Hello and welcome to the Monday, March 3rd, 2025
edition of the SANS and at Storm Center's Stormcast. My
name is Johannes Ulrich and today I'm recording from
Baltimore, Maryland. Well, let's start today with some
stories about AI training data. The first one here comes
from Truffle Security. Truffle Security, of course, is the
company behind Truffle Hawk, the very frequently used and
well-respected tool that allows you to identify API
keys and other secrets that you may leak in Git or other
repositories and such. So Truffle Security took a big
database of AI training data that's being offered by Common
Crawl. Common Crawl is going out and spidering the web for
many years now. They have something like 400 terabytes
of data that they are offering. And well, it
shouldn't really be a surprise because it's the same thing
that we had with Google and other web spiders that offer
them the data publicly, that it now becomes, well, probably
straightforward to find things like API keys that people
leaked on their websites. A little bit tricky here that
this data is also historic data. I believe they're doing
this for the last 10 years or such. So it is not just
current data. Now, sites like Google, they offer some
historic data, but usually focus more on current data.

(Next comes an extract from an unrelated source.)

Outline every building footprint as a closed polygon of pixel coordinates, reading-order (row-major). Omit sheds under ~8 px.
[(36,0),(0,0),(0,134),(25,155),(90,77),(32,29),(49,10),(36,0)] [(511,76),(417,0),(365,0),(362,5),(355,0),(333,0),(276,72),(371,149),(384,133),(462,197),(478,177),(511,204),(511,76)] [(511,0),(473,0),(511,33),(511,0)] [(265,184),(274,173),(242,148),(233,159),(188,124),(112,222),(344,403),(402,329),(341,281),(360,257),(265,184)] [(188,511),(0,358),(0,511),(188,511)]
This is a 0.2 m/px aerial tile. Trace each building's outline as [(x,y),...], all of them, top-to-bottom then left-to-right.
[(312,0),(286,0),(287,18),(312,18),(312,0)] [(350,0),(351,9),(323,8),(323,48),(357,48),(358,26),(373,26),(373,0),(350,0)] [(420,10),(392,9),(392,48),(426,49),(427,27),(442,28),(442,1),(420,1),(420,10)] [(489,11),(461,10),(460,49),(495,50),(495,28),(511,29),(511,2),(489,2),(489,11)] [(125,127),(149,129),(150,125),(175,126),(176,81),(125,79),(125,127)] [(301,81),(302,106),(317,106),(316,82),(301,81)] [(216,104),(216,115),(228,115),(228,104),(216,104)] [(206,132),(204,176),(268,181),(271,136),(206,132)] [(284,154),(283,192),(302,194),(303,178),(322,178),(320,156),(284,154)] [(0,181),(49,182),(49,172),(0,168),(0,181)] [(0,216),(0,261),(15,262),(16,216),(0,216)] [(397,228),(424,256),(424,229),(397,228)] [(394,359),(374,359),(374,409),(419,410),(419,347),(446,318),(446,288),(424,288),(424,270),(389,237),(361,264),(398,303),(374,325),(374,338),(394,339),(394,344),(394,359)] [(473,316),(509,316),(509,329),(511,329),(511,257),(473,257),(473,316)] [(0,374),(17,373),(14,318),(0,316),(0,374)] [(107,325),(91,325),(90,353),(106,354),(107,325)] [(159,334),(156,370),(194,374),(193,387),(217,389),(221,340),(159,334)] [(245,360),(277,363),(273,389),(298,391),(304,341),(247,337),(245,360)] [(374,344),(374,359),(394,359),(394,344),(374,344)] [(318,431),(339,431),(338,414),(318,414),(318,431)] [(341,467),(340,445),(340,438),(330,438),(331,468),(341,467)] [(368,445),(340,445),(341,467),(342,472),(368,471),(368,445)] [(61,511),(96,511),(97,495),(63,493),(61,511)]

They found, again, 12,000 what Truffle Security considers
live keys, which means that they work according to Truffle
Hawk. Truffle Hawk has a little sort of test feature
that allows you to make sure that these are not just simple
sample or expired credentials that are being used here. They
point out in their paper that this number of roughly 12,000
secrets is, of course, just an estimate. There are some that
they missed just because they were formatted not correctly.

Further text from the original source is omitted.